5 Species on the Verge of Extinction

June 1, 2019
The gradual disappearance of species on Earth has irreparable consequences to the flora and fauna of our planet.

Everyone knows about global warming, the destruction of the ozone layer, and climate change. However, we don’t often focus on the main beings affected by human actions: animals. We’ll tell you about five species on the verge of extinction that won’t have a second chance unless we drastically change our relationship with the environment.

The black rhinoceros, one species on the verge of extinction

At the beginning of the 20th century, there were between five and six deaths every day of black rhinos (seen in the photo at the beginning of this article). European colonizers loved hunting and, as a result, decimated the population of this species. Unfortunately, the species never recovered. These actions added the black rhino to the list of species on the verge of extinction.

In 2011, the Internation Union for the Conversation of Nature (IUCN) declared on its Red List that this species was “officially extinct”. This was due to the hunting of the black rhino to sell their horns on the black market. However, a zoo in the Czech Republic managed to give birth to two offspring born in captivity.

The extraordinary vaquita

With the scientific name Phocoena sinus, the vaquita is the rarest cetacean on the planet. Although it was only discovered 60 years ago, the IUCN has also placed this species on the Red List as endangered.

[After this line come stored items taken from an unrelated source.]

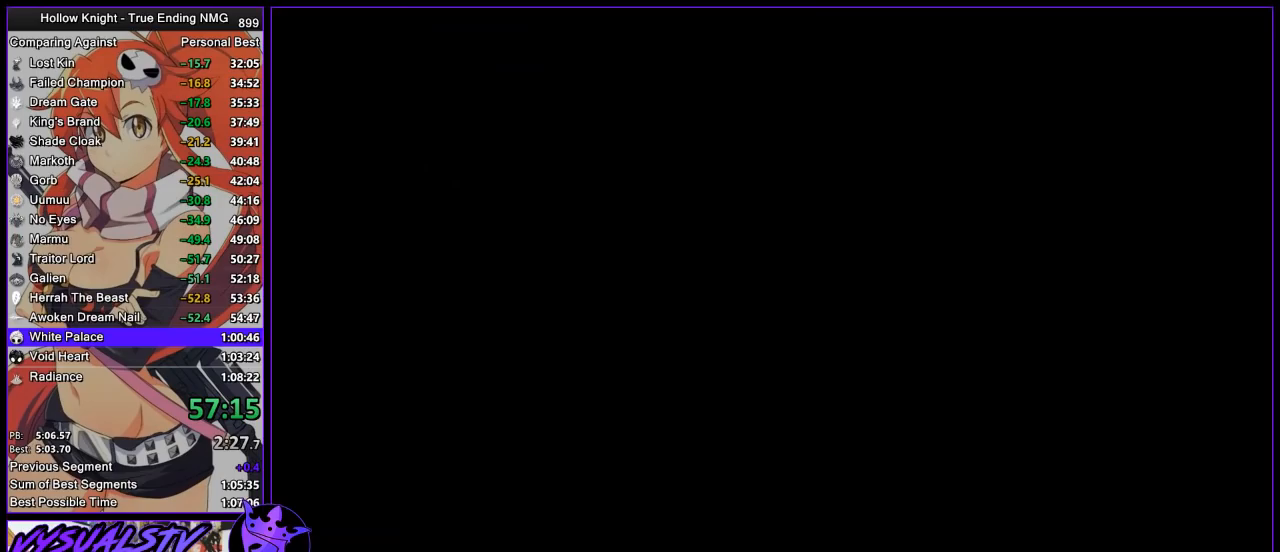
{"buttons": [], "left_stick": "right", "right_stick": "center", "events": []}
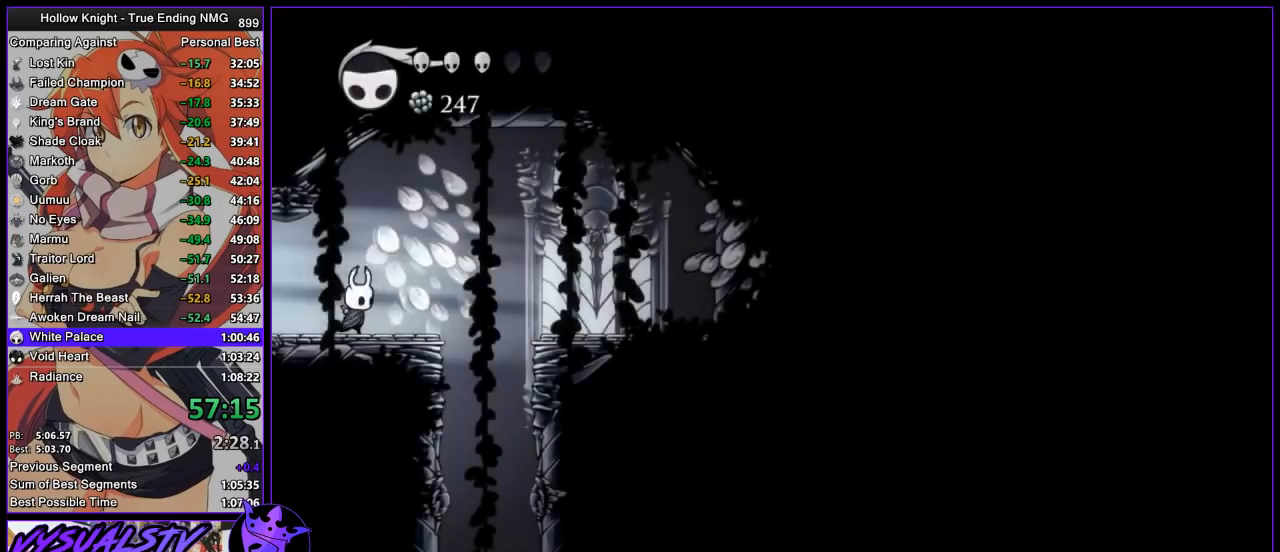
{"buttons": [], "left_stick": "center", "right_stick": "center", "events": [[67, "R2", "down"], [267, "R2", "up"], [333, "left_stick", "center"]]}
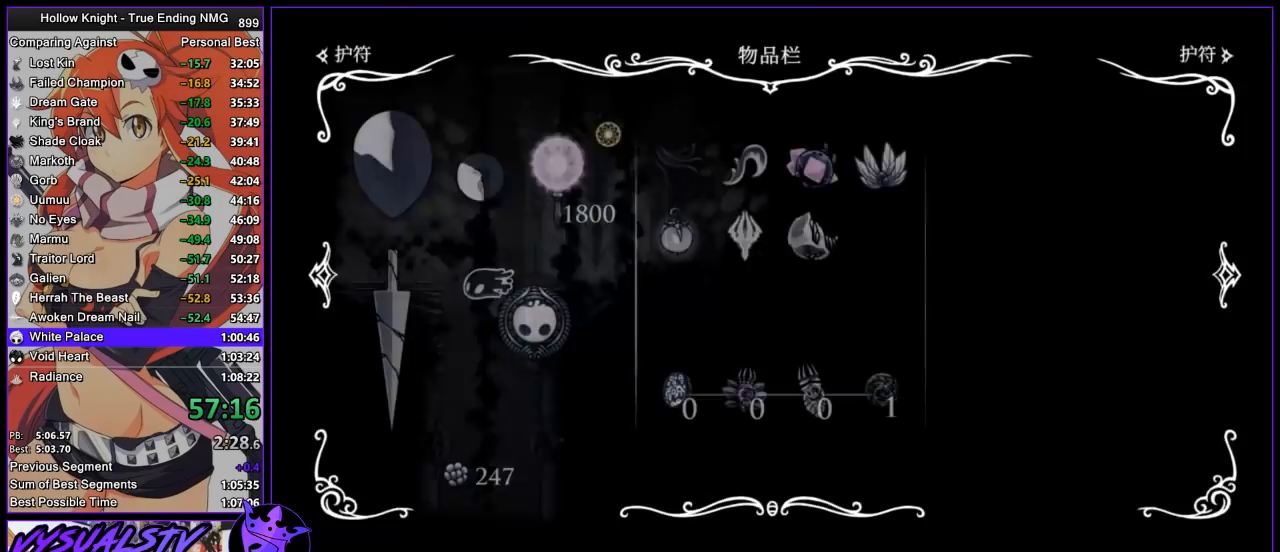
{"buttons": [], "left_stick": "center", "right_stick": "center", "events": []}
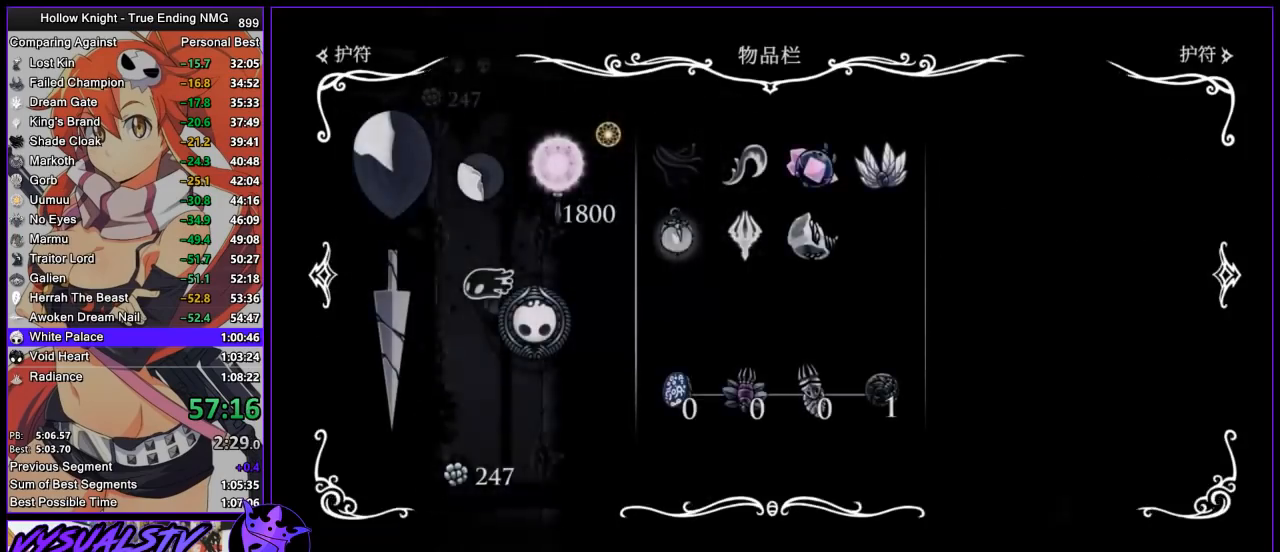
{"buttons": ["SQUARE"], "left_stick": "down", "right_stick": "center", "events": [[167, "left_stick", "down"], [433, "SQUARE", "down"]]}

The vaquita is one species on the verge of extinction.

In 2015, the population of the vaquita was reduced to 97. Then, in 2017, the population suffered a 67% decrease. As a result, we currently have less than 40 vaquitas worldwide. Some factors that have made species on the verge of extinction are unethical fishing techniques, as well as contamination of their natural habitat.

The Amur leopard, the rarest feline on the planet

At the end of the 20th century, a group of Soviet scientists determined that there were only 30 of these leopards left in the wild. The leopard is native to the Russian Taiga. The species has begun to recover within the past 10 years, however, thanks to local initiatives.

A close up of an Amur leopard, a species on the verge of extinction.

According to the organizations Leopards of the Far East and WWF Russia, today there are more than 90 of these leopards in the wild. This animal is capable of reaching up to 40 mph, but can only run free if we work to keep current conservation initiatives afloat.

The South China tiger and poaching

In 1950, experts estimated that there were over 4,000 of these tigers. However, due to indiscriminate hunting, the population has dropped to about 80 today. As a result, regulation surrounding the commercialization of tiger bones have greatly changed in the last decade. At the end of 2018, the Chinese government considered legalizing the commercialization of tiger bones.

Two South China tigers with some prey.

But after protests from the international community, China decided to postpone this measure until it could analyze the potential impact on the country’s tiger population. Although it is currently still illegal to sell tiger bones, many people fear for the survival of this species on the verge of extinction.

The Sumatran elephant, another species on the verge of extinction

The ecological organization WWF estimates that this species of elephant is about to disappear entirely. Reports from the IUCN add the animal to its Red List of Threatened Species. In addition, the group states that 85% of the elephant’s habitat is in danger of being completely destroyed.

A Sumatran elephant in the water.

Although as a species Sumatran elephants are protected under Indonesia law, 85 percent of their habitats located outside of protected areas, are outside of the protection system and likely to be converted to agriculture and other purposes. – IUCN Red List

The diet and lifestyle of this elephant are essential to maintain the ecosystem of Indonesian forests. Their disappearance could have irreparable consequences for the flora of this country, as well as for other threatened species. One such species is the Sumatran rhino, which coexists with the elephant in peace and harmony within its ecosystem.